Hamantaschen


My love affair with the Jewish holiday of Purim started with the cookies:

kate & erin & anna & sofia make amazing hamantaschen

What’s not to love? They’re triangles! With poppy seeds! American baking does not use nearly enough poppy seeds.

For years, I made these cookies every February, knowing only that Purim usually falls in late winter, and bakeries in and around New York always had these cookies that time of year. It would have been enough just to have the cookies.

The more I’ve learned about Purim in the last couple of years, though, the more interesting the holiday is. On the simplest level, Purim is the commemoration of the holocaust that Queen Esther prevented. It would have been enough only to know that this holiday celebrates one of my favorite scriptural stories.

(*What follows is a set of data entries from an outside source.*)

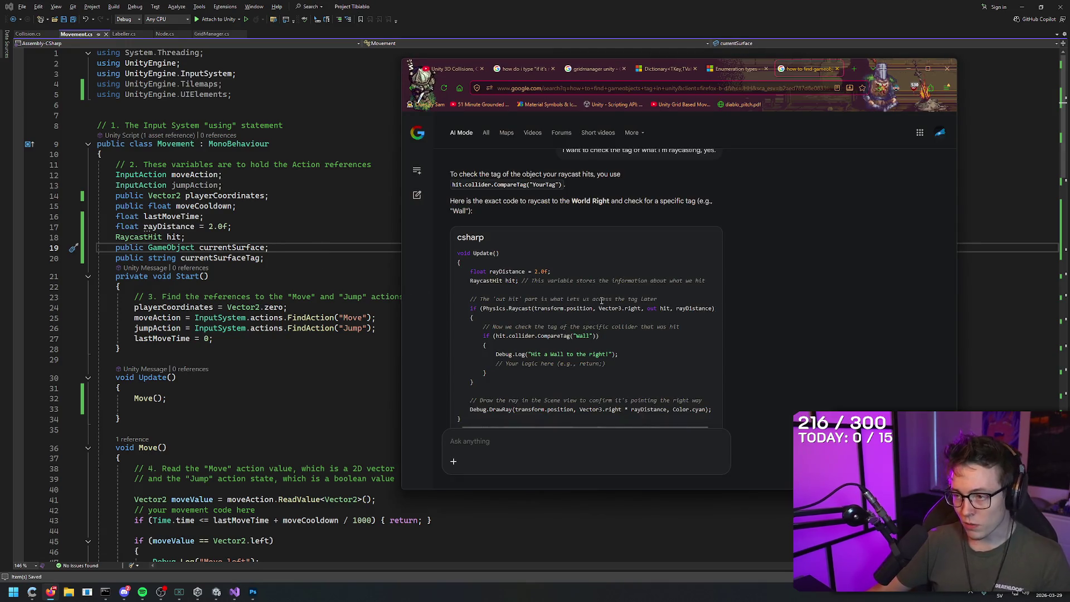
scroll(670, 272, "down", 2)
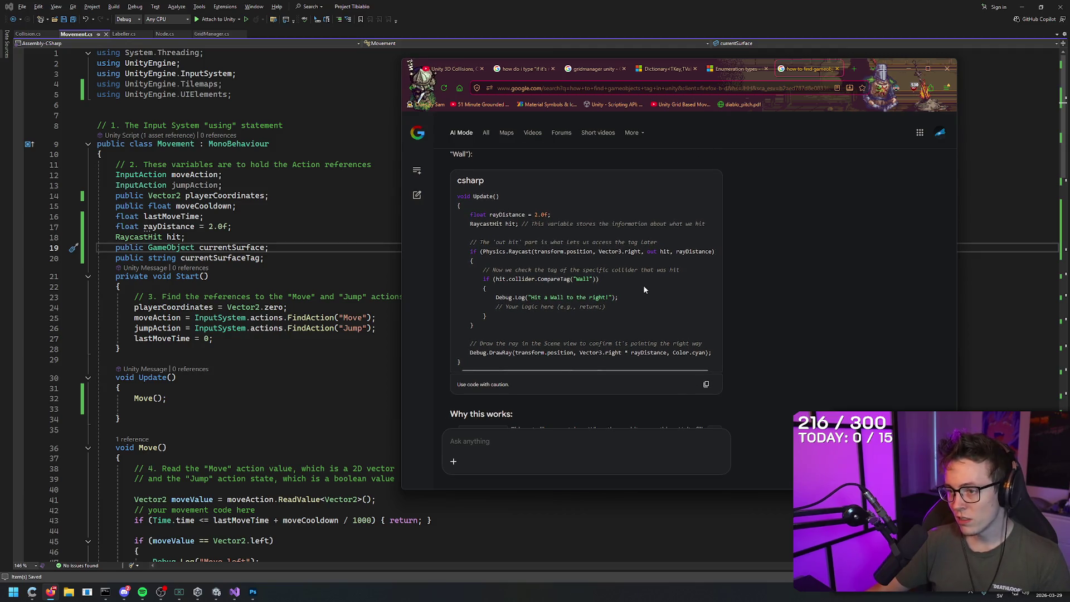
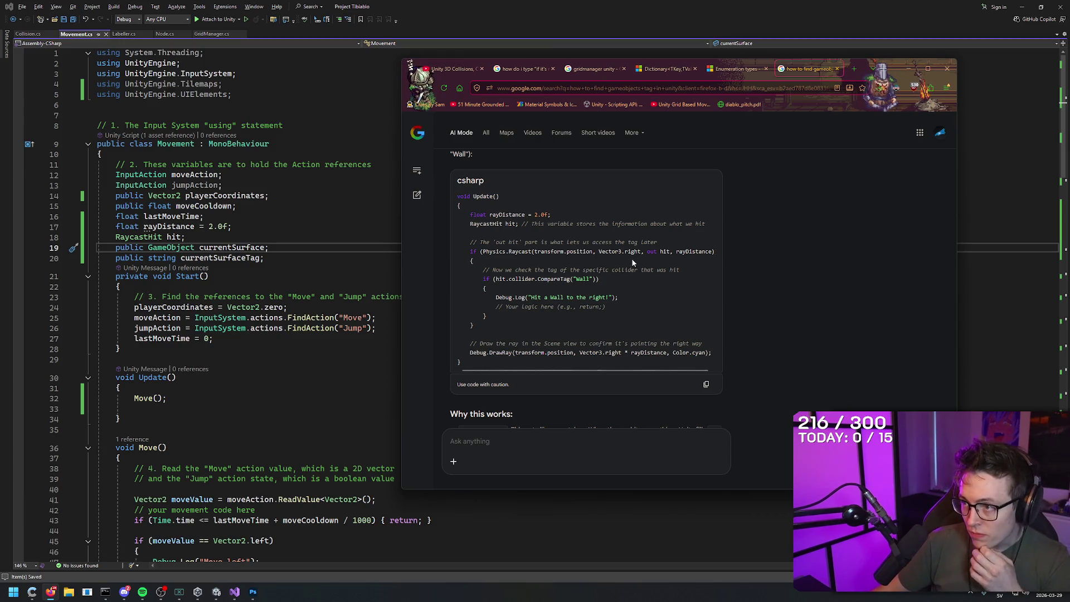
- Compare the AI's wall raycast lines with the Move call in Update
left_click_drag(470, 242, 599, 280)
scroll(254, 337, "down", 9)
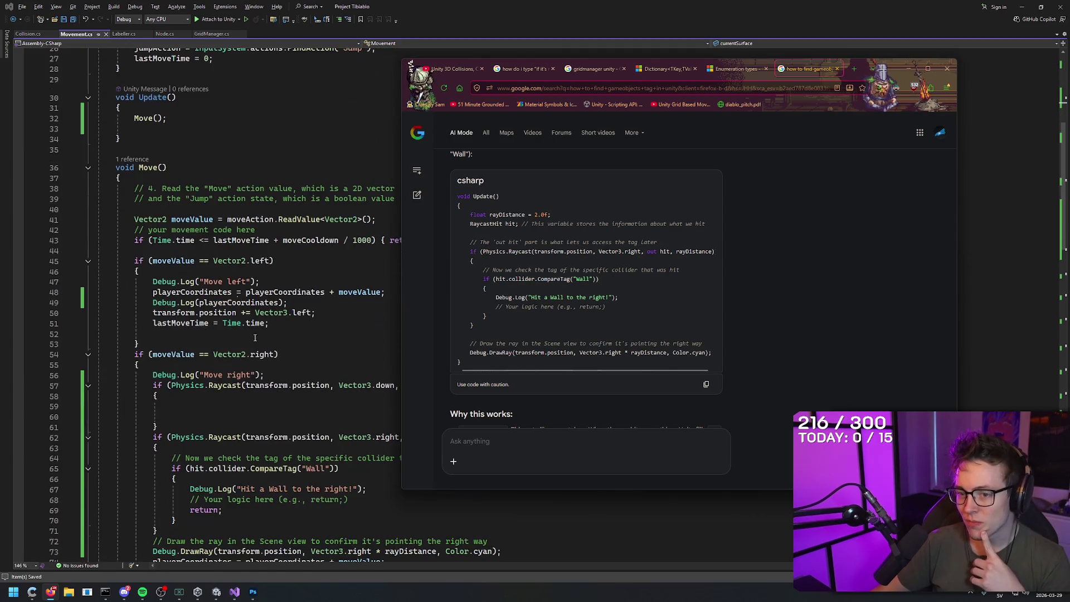
scroll(192, 183, "up", 1)
left_click_drag(154, 151, 134, 150)
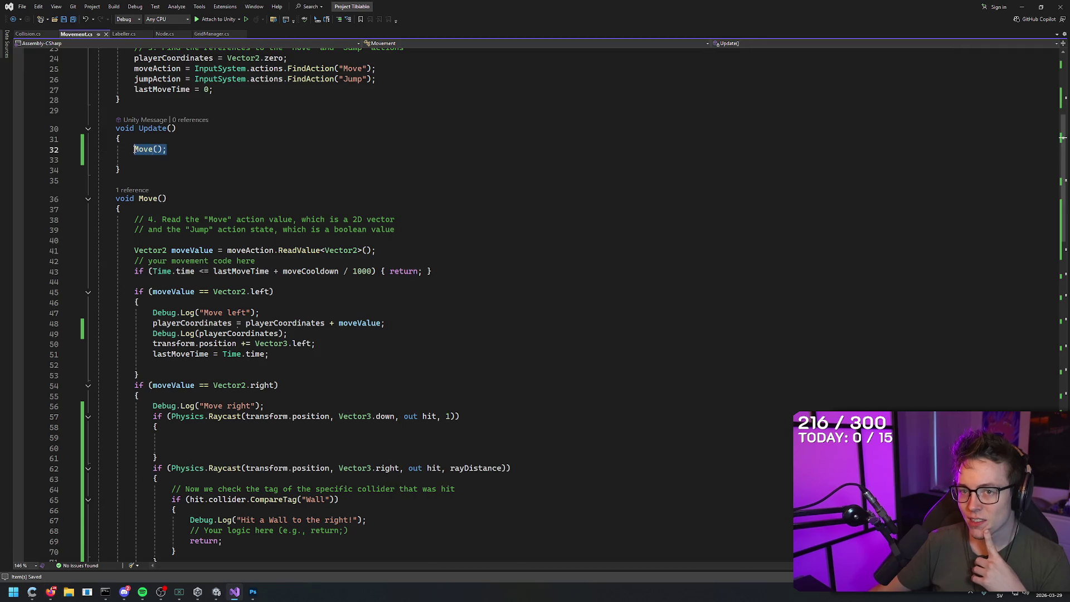
scroll(203, 175, "up", 4)
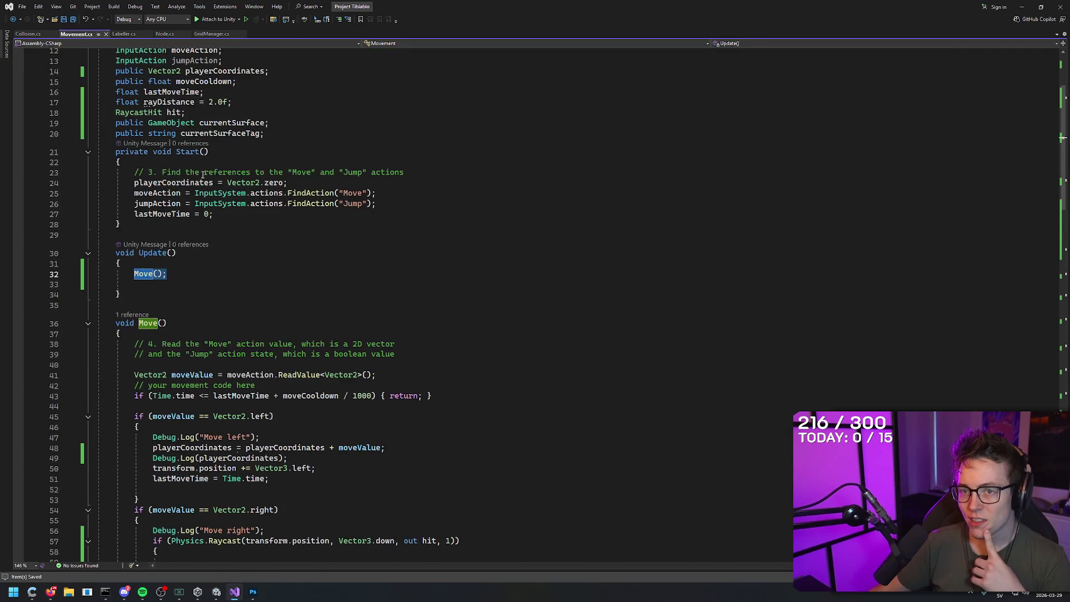
left_click(180, 272)
scroll(226, 302, "down", 8)
scroll(279, 317, "up", 3)
scroll(298, 323, "down", 1)
scroll(298, 324, "up", 2)
- Read the rayDistance and RaycastHit declarations in the AI's code
key("alt+Tab")
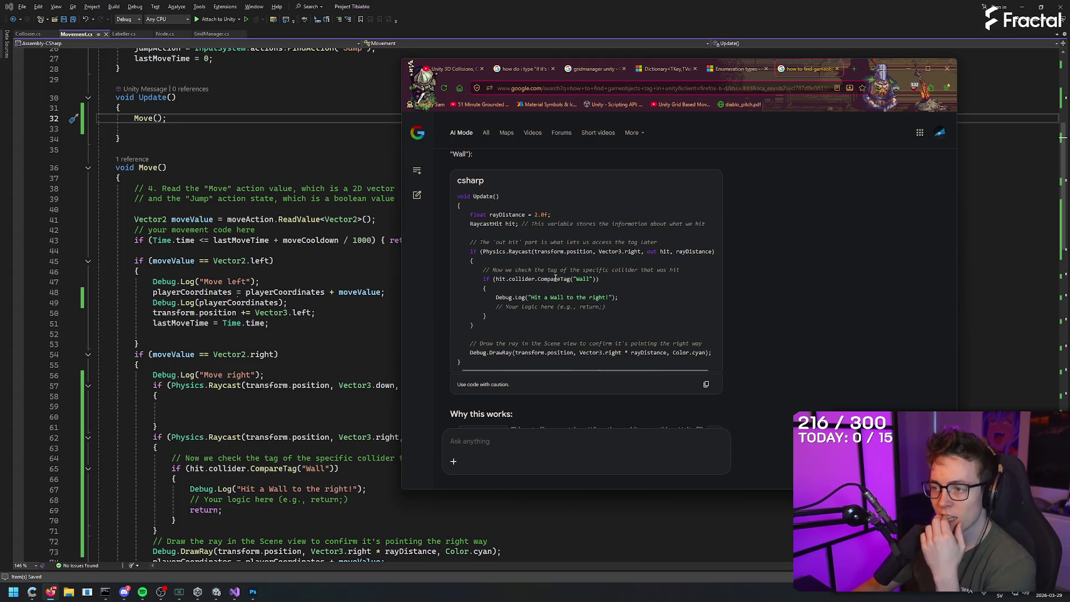
scroll(579, 210, "down", 15)
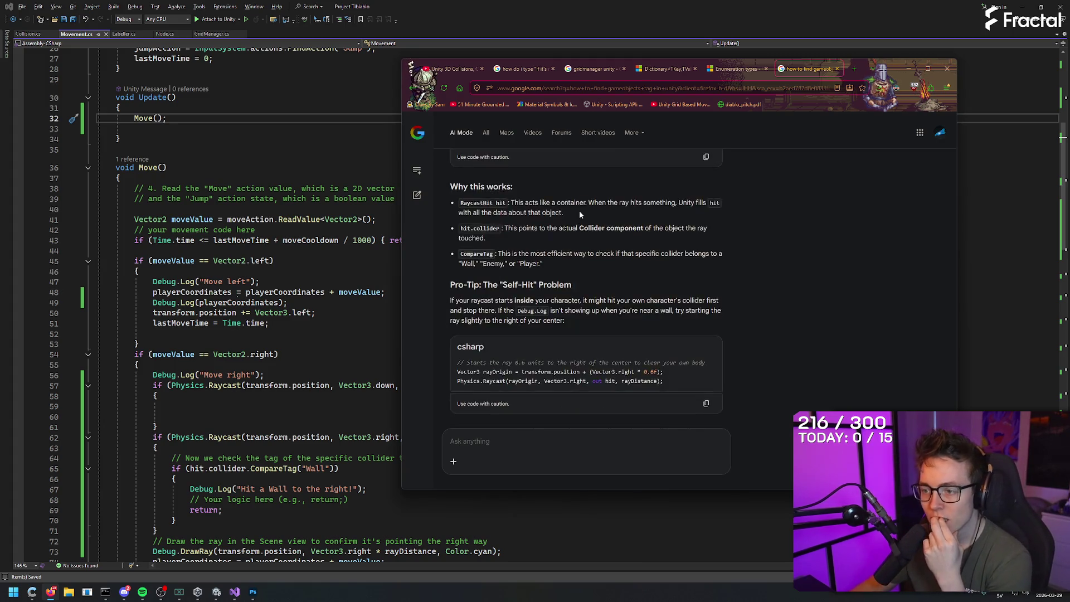
scroll(723, 228, "down", 2)
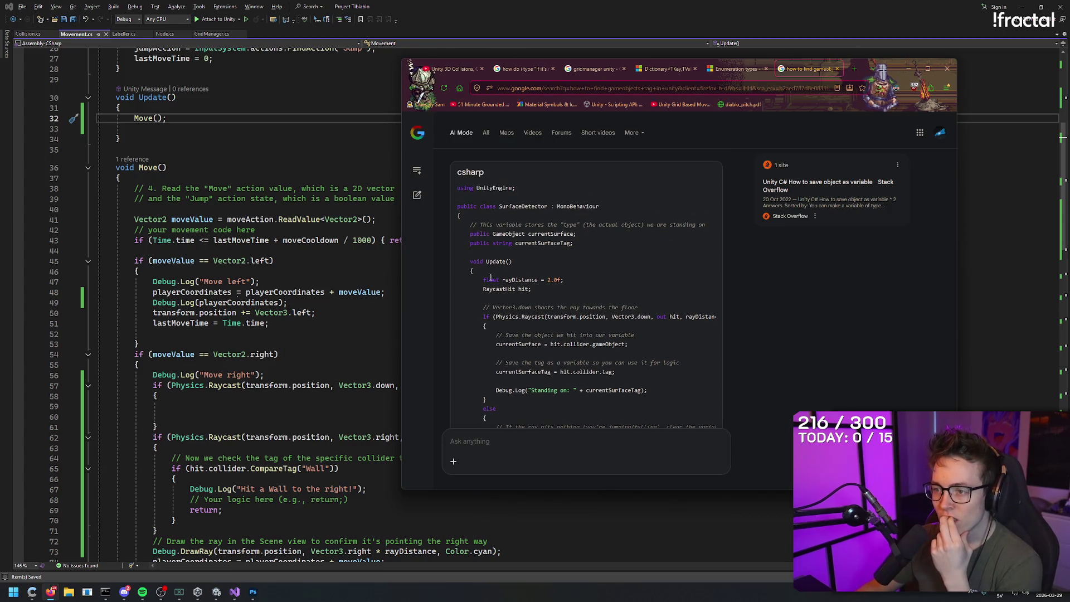
mouse_move(482, 280)
left_mouse_down()
mouse_move(581, 276)
mouse_move(584, 287)
left_mouse_up()
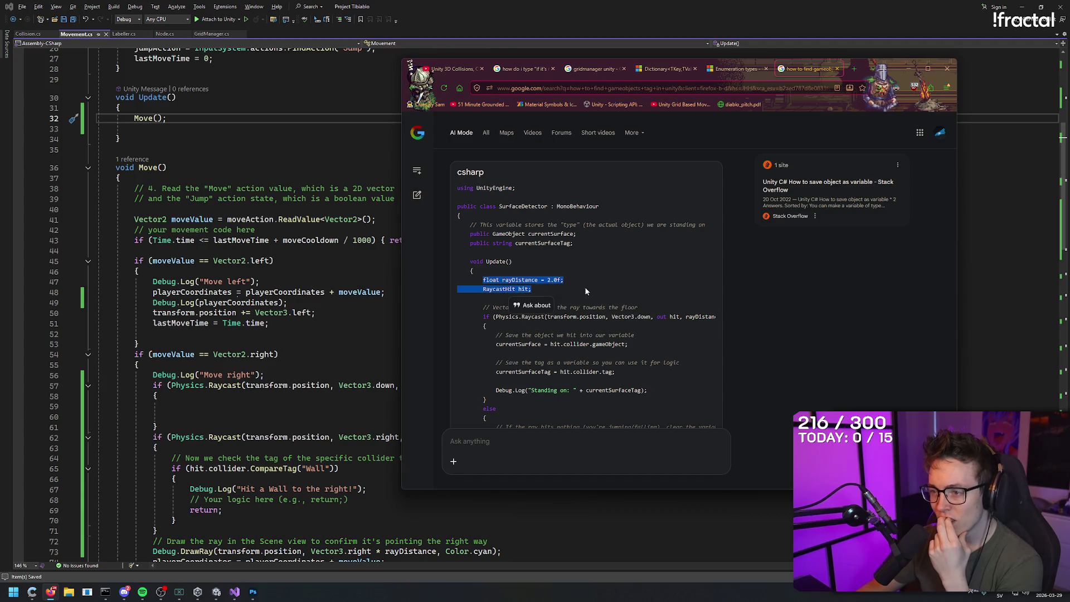
left_click(585, 286)
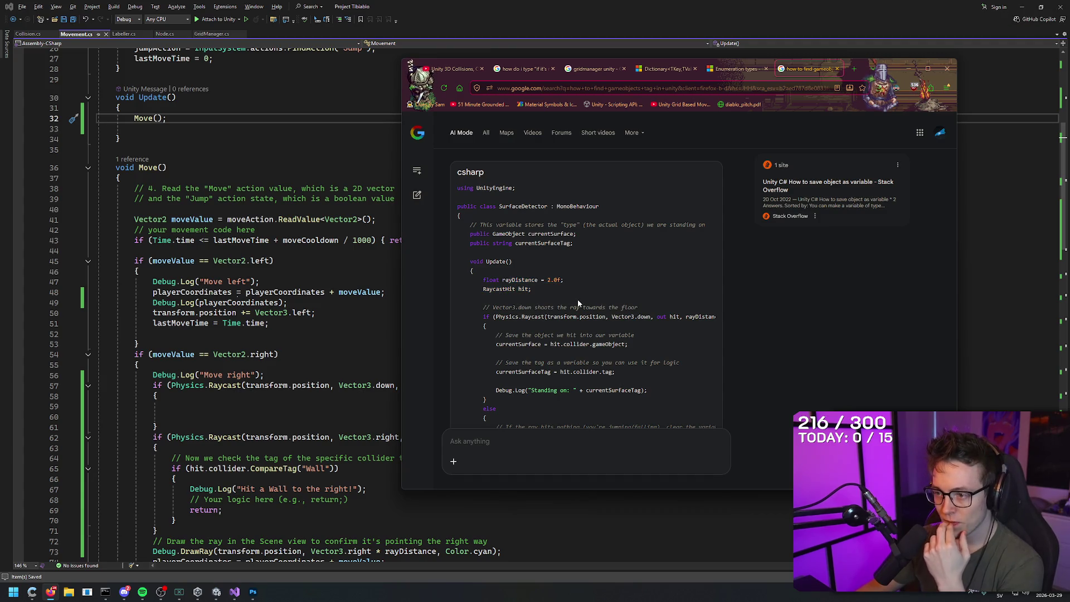
scroll(486, 314, "down", 2)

The Velveteen Rabbi discusses the cookies and the story in terms of concealment and revelation. In the text of Esther, God works through Mordechai and Esther, though He is never mentioned directly. Like the poppy seeds (or apricots, or prunes), God is concealed, hidden from view. It’s a beautiful reminder to look for God in the people and events around us. Though, if your hamantaschen, like ours, tend to ooze open, flaunting their secrets all over the cookie sheet, this metaphor works less well.

I love the cookies, and I love the story, and I love the holiday which reminds me to enjoy them both each year.